Records excerpted from a collection

•••

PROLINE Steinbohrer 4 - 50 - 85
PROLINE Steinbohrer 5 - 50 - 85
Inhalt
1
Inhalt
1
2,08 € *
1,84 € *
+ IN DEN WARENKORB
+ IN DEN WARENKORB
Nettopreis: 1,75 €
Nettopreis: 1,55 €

•••

* **What you will do**
Please make an exact copy of each record.

* **Response**
PROLINE Steinbohrer 4 - 50 - 85
PROLINE Steinbohrer 5 - 50 - 85
Inhalt
1
Inhalt
1
2,08 € *
1,84 € *
+ IN DEN WARENKORB
+ IN DEN WARENKORB
Nettopreis: 1,75 €
Nettopreis: 1,55 €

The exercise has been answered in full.